How compiler handles a non-zero null pointer value in C?

458 views Asked by At

This answer properly explains about null pointers. In the last paragraph under Null Pointers it says

If the underlying architecture has a null pointer value defined as address 0xDEADBEEF, then it is up to the compiler to sort this mess out.

Now if some architecture internally defines Null pointer value as non-zero. How can these if statements stand valid. How compiler tackles them ?

if (!pointer)
if (pointer == NULL)
if (pointer == 0)

After all when a null pointer constant is assigned to a pointer, you get a null pointer and a null pointer constant is always a 0 or a (void *)0. Further this answer says that

So 0 is a null pointer constant.

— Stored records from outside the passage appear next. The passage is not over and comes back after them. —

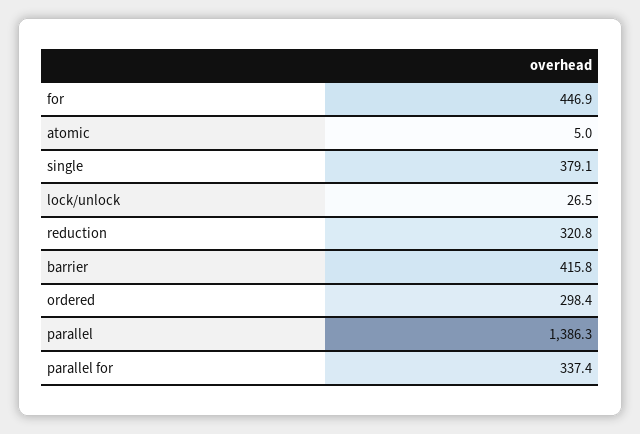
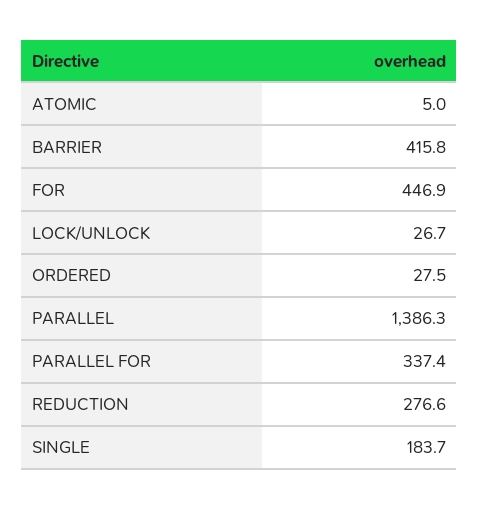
  {
    "for": 446.9,
    "atomic": 5,
-   "single": 379.1,
+   "single": 183.7,
-   "lock/unlock": 26.5,
+   "lock/unlock": 26.7,
-   "reduction": 320.8,
+   "reduction": 276.6,
    "barrier": 415.8,
-   "ordered": 298.4,
+   "ordered": 27.5,
    "parallel": 1386.3,
    "parallel for": 337.4
  }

And if we convert it to a pointer type we will get a null pointer that might be non-all-bits-zero for some architectures.

I am really unable to understand how this literal 0 becomes non-all-bits-zero when initialized to a pointer. Isn't this a simple initialization ? Moreover if my null pointer value is non-zero, how can the above 3 if statements check for null pointer ? Here aren't we comparing a non-zero null pointer value with a 0 literal ?

1

There are 1 answers

2
Eric Postpischil On BEST ANSWER

if (!pointer)

If the C implementation used the value DEADBEEF16 for a null pointer, the compiler would compile if (!pointer) to code such as:

    compare             pointer, #0xDEADBEEF
    branch-if-not-equal else-clause

if (pointer == 0)

An integer constant zero qualifies as a “null pointer constant” (C 2018 6.3.2.3 3). When a pointer is compared to a null pointer constant, the null pointer constant is converted to the type of the pointer (6.5.9 5). The compiler would implement this conversion by producing DEADBEEF16 for the resulting pointer. Then it would compare pointer to DEADBEEF16 and branch accordingly.

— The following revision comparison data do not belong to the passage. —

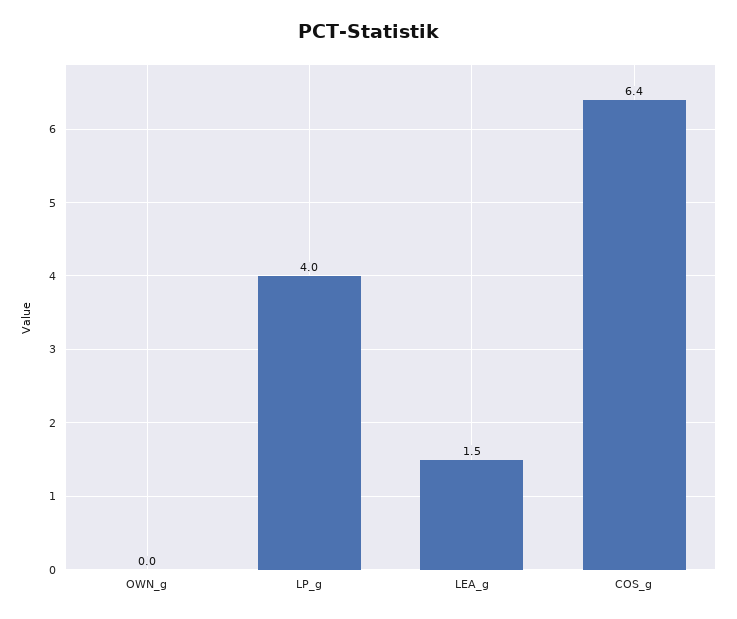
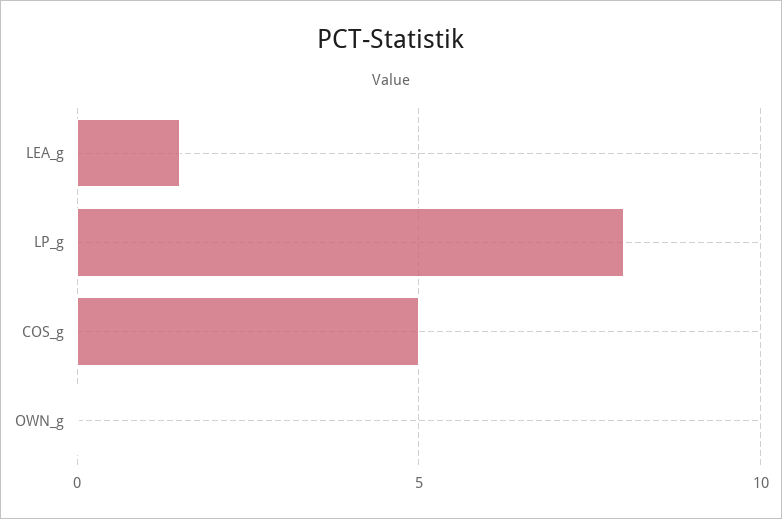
  {
    "OWN_g": 0,
-   "LP_g": 4,
+   "LP_g": 8,
    "LEA_g": 1.5,
-   "COS_g": 6.4
+   "COS_g": 5
  }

Simply put, just because the character “0” appears in source code does not mean the compiler has to use zero in the instructions it generates. It generates whatever instructions and values it needs to get the job done.

I am really unable to understand how this literal 0 becomes non-all-bits-zero when initialized to a pointer.

There is nothing about the character “0” that forces a compiler to give it a value of zero. The code for “0” is 48 in ASCII and 240 in EBCDIC, so the compiler is not starting with a value of zero when it processes this or other characters. Normally, when processing numerals, it has to read the digits and do some arithmetic to calculate the numbers represented by the numerals. It is that software that causes “0” to stand for the value zero or that causes “23” to stand for the value twenty-three. To make “0” represent a null pointer, the software in the compiler simply substitutes the internal value of a null pointer wherever “0” is used in a context for a pointer.

For example, in void *x = 0;, the compiler might initially convert “0” to zero, but this will be part of a data structure that also says this is a token or integer constant expression that currently has the value zero. When the compiler sees this integer constant expression is being used to initialize a pointer, it will change the value, and it will generate code that initializes the pointer to the internal value for a null pointer.